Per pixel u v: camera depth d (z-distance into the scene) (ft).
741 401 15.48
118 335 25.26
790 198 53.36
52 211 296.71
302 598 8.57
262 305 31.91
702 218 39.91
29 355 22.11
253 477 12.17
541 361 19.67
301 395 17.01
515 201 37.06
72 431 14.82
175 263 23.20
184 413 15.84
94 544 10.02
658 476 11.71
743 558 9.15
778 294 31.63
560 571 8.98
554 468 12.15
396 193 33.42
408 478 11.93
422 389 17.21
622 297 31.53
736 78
● ● ● ● ● ● ●
What is being asked:
A complete, exact copy of the material is the expected answer.

Completed exercise:
Per pixel u v: camera depth d (z-distance into the scene) (ft).
741 401 15.48
118 335 25.26
790 198 53.36
52 211 296.71
302 598 8.57
262 305 31.91
702 218 39.91
29 355 22.11
253 477 12.17
541 361 19.67
301 395 17.01
515 201 37.06
72 431 14.82
175 263 23.20
184 413 15.84
94 544 10.02
658 476 11.71
743 558 9.15
778 294 31.63
560 571 8.98
554 468 12.15
396 193 33.42
408 478 11.93
422 389 17.21
622 297 31.53
736 78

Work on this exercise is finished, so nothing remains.